Size-Dependent Tensile Behavior of Nanocrystalline HfNbTaTiZr High-Entropy Alloy: Roles of Solid-Solution and Short-Range Order

TL;DR

This paper explores how nanocrystalline HfNbTaTiZr high-entropy alloy's mechanical properties vary with size, focusing on the influences of solid-solution randomness and short-range order, using advanced simulations and theoretical models.

Contribution

It introduces a machine learning-based framework for modeling interatomic forces and analyzes the effects of solid-solution and short-range order on size-dependent mechanical behavior.

Findings

RSS increases strength

CSRO enhances strain hardening and failure resistance

Transition from Hall-Petch to inverse Hall-Petch is suppressed by CSRO

Abstract

This study investigates the size-dependent mechanical behavior of the HfNbTaTiZr refractory high-entropy alloy (RHEA) under uniaxial tension, with a focus on the effects of random solid-solution (RSS) and chemical short-range order (CSRO).
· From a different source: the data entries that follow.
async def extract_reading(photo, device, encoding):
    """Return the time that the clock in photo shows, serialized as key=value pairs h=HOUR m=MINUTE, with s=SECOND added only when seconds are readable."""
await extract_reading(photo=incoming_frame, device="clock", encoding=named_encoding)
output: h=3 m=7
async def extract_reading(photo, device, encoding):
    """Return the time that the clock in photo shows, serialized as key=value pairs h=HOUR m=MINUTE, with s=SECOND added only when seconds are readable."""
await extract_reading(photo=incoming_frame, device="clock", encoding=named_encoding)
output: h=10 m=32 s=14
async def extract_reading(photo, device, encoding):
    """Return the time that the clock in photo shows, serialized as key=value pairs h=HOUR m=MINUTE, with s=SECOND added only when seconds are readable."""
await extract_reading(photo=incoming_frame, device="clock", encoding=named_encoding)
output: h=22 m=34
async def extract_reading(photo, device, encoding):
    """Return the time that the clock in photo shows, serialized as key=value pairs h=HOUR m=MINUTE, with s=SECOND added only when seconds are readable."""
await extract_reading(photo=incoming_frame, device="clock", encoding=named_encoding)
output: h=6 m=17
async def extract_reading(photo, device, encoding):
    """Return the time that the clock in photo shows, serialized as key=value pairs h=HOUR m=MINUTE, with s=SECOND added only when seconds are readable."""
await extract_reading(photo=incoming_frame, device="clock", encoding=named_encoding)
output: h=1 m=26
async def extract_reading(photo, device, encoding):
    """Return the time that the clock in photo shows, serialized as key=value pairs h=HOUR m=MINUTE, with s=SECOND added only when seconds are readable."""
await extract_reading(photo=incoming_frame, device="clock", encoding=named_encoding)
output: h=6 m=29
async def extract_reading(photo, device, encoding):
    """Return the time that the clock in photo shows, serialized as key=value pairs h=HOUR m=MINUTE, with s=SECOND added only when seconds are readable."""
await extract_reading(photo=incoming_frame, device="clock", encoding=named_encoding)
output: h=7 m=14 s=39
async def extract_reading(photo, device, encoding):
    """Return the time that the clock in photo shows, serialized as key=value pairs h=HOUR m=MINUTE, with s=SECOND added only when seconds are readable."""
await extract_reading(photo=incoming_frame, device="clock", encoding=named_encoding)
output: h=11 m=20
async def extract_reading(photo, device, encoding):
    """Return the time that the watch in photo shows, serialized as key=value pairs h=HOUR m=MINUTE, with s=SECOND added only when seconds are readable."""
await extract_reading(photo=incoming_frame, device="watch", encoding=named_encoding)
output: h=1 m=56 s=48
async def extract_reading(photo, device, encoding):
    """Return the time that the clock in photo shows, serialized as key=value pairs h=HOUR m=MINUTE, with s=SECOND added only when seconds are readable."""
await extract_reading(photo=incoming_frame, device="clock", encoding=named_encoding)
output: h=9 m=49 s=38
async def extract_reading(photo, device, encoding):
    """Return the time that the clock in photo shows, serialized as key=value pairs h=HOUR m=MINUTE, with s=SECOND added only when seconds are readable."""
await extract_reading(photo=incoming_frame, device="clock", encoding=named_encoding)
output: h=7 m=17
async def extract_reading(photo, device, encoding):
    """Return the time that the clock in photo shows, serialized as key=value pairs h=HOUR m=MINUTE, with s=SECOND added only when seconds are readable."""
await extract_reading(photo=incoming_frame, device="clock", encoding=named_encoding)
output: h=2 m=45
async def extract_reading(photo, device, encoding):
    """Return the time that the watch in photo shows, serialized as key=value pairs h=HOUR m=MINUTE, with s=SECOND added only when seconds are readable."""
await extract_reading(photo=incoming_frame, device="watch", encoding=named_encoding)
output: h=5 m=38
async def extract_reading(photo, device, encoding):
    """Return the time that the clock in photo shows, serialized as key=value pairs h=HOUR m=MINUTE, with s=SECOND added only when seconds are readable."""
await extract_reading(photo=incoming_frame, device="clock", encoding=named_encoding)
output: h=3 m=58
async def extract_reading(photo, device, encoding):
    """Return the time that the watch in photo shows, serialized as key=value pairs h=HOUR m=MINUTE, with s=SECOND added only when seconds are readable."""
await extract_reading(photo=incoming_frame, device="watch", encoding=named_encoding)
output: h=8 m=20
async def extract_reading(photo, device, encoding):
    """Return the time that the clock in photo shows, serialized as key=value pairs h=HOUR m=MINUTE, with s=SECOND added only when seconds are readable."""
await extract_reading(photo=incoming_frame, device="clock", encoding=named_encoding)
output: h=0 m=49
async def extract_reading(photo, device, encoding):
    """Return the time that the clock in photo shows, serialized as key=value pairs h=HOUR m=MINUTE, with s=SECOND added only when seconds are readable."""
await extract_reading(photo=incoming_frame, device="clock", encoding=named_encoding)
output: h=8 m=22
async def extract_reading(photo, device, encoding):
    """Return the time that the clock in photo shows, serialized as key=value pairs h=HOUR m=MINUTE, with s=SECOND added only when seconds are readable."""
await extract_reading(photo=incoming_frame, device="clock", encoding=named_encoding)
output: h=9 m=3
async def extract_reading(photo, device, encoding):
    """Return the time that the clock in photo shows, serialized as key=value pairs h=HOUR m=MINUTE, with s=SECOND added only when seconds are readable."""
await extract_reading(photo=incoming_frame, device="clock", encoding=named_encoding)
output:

A machine learning framework is developed to accelerate the parameterization of interatomic force fields (FFs), enabling molecular dynamics simulations of three nanocrystalline models: (i) a meta-atom (MA) mode representing the RHEA as a hypothetical sing-element system with averaged properties, (ii) a quinary RSS model with randomly distributed constituent atoms, and (iii) a Monte Carlo (MC) model with internal CSRO. The results reveal that RSS enhances strength, while CSRO reduces flow stress level but improves strain hardening and failure resistance. A transition from Hall-Petch (HP) strengthening to inverse Hall-Petch (IHP) softening is observed, with CSRO suppressing this transition. The underlying plastic mechanisms (i.e., dislocation slip, deformation twinning, phase transformation and grain boundary movements) are analyzed from both nanostructural and energetic perspectives. Theoretical models are established to describe the size-dependent yield strength and predict the critical grain size. Additionally, the contributions of different plastic mechanisms to the overall stress response are separately quantified. These findings provide new insights into the design and performance optimization of RHEAs through nanostructural engineering.